The effects of what I felt after that morning, stayed with me several weeks after the incident... but I'd say that I was largely affected, the days immediately following. Imagine, the weight of a three hundred pound man standing directly on your chest, or perhaps a three hundred pound anvil... it's heavy, yes? I was anxious, probably worrisome, and a bit distant. Maybe I hid it well, maybe I didn't, but what I felt and what I was going through was different from anything I had gone through before, and there wasn't a word anyone could say that could change it, I couldn't change it. I was told there would be some sort of effects from dealing with a situation like I had, but I guess I just brushed the thought of it off... until it was happening.

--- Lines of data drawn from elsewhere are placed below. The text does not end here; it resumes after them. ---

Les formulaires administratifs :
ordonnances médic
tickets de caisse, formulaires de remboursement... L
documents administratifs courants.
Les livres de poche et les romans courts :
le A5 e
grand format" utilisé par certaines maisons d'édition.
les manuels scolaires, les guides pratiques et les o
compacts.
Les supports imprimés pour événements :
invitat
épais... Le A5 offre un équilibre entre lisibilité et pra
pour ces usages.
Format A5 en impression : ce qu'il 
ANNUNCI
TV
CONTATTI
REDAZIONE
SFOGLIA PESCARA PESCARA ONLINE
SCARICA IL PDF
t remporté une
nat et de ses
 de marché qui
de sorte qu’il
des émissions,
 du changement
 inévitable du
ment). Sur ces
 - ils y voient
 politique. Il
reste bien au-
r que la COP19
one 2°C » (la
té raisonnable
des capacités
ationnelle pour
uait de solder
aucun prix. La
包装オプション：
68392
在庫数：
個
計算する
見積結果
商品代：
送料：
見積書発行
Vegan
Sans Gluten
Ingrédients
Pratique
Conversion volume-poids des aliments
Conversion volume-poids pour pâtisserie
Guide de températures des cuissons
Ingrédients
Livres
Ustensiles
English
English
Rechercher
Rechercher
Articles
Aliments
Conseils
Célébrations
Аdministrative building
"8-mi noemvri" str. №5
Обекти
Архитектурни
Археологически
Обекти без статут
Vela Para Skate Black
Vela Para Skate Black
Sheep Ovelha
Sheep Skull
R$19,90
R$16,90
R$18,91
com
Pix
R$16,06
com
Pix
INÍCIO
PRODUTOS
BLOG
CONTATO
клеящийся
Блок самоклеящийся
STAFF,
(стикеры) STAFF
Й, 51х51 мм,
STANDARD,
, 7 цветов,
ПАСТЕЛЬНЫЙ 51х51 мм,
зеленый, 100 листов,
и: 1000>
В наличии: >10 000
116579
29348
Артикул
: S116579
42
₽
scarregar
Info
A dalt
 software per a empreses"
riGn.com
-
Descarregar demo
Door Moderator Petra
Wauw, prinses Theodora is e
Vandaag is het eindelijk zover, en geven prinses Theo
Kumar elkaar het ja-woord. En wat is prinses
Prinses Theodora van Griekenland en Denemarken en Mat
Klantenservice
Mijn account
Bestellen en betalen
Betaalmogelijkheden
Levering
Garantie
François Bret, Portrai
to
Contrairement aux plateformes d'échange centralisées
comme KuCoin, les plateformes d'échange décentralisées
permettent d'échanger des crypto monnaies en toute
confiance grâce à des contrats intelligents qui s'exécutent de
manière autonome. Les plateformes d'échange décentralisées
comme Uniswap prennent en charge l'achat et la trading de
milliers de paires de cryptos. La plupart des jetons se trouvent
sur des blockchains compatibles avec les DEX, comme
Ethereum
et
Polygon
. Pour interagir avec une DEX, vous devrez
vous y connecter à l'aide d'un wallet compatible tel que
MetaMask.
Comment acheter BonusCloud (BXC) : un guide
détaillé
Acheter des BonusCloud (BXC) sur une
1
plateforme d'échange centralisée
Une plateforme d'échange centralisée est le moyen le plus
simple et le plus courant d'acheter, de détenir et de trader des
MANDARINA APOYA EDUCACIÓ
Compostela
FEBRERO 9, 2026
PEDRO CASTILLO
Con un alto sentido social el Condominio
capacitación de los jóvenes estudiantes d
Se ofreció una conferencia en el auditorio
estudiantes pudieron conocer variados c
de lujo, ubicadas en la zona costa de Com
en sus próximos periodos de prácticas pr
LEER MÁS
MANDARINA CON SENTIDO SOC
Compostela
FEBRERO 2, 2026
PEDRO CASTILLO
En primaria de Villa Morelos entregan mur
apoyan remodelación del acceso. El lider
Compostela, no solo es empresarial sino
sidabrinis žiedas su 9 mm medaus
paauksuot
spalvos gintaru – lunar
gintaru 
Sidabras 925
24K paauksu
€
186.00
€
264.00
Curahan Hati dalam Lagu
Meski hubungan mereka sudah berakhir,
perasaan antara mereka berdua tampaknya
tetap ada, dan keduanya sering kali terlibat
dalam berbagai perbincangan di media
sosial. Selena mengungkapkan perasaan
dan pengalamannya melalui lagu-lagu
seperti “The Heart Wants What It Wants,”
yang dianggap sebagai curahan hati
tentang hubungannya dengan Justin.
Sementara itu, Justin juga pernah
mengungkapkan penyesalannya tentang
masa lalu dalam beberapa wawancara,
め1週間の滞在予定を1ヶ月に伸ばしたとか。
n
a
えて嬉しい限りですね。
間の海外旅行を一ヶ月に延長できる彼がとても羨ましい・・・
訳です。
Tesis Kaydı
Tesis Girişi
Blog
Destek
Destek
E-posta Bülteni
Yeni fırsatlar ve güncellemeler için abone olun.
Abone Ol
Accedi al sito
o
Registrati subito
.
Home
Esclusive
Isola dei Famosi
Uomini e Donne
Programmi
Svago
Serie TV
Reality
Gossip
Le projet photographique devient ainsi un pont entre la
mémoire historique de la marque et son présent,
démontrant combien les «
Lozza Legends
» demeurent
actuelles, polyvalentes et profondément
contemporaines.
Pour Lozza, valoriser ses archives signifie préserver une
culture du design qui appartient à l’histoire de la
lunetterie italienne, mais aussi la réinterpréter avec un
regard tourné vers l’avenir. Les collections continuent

Regardless, the next day, Sunday morning... the weather had broke... and I was alone on a big clear cut hill side, waiting for the warmth of the sun to peak over the tall mountains in the East. This felt good. As the sun brightened the hill side and draws, I began to glass the areas around me. It was very quiet, which is quite typical after a heavy rain. I felt like this gave me an opportunity to move back and forth on the hill side with ease, staying in the shadows. If I was in one spot, I couldn't see the other, so I would quietly pick up and move about every thirty minutes or so, hoping to catch a buck coming out of the tree line for some morning sun. After about two hours of practicing my method, I picked up and once again slowly walked towards the other side of the clear cut... I reach my destination, and something caught my eye from up above. There he was, feeding on some brush at the tree line, in the morning sun... about 100 yards, facing directly away from me. I glassed him and knew right away that he was legal. I rested my gun on a stump in front me, steadied my rifle and fired the second he turned broadside. He expired right where he stood, in a matter of seconds. It felt like redemption.

I can't say the rest of deer camp this past season went well for me... Filling my tag felt good, but that was about it. I was buried into my thoughts, engulfed entirely, and as the days went on it began to wear me down. I think it began to affect some of my friendships in camp as well. My saving grace, was spending time with my wife, who desperately wants to shoot her first deer. I tried my best to keep her motivated, my plans were whatever she wanted to do, and that's what we did. She was my focus for the rest of the week. It's hard to give encouragement to someone who hasn't had the opportunity to share in the same things you have, such as filling out that deer tag and attaching it to the antler of your buck. When much time passes, with little to no success, it's hard to remain in good spirits. I know this feeling well, but I am cut a little different and wired a little different from her, and that is perfectly fine. We gave it our all, but once again, came up short... sorry, darlin'.

So why is the title of this post called, "Farewell Hunt"... it's due to the fact that I realized something up there this past season. Primarily, for the fact that I would not be able to achieve my personal goals by continuing the week long tradition of deer camp in California. I've enjoyed my time on that mountain in ways not easily described in words, it's just been a special experience for me, but I feel my time has run out and moving on is the best thing I could do for myself and my family. Not because of what I went through up there, but if there is anyone who shares my goals exactly... it's my father, and call it destiny or not, the mountains and hillsides of distant lands having been calling our names for quite some time now and I feel it's time we answered them... and begin a new chapter in our lives. So thankful for the friends and family who I was able to make life long memories with up there, I'll take them to my grave.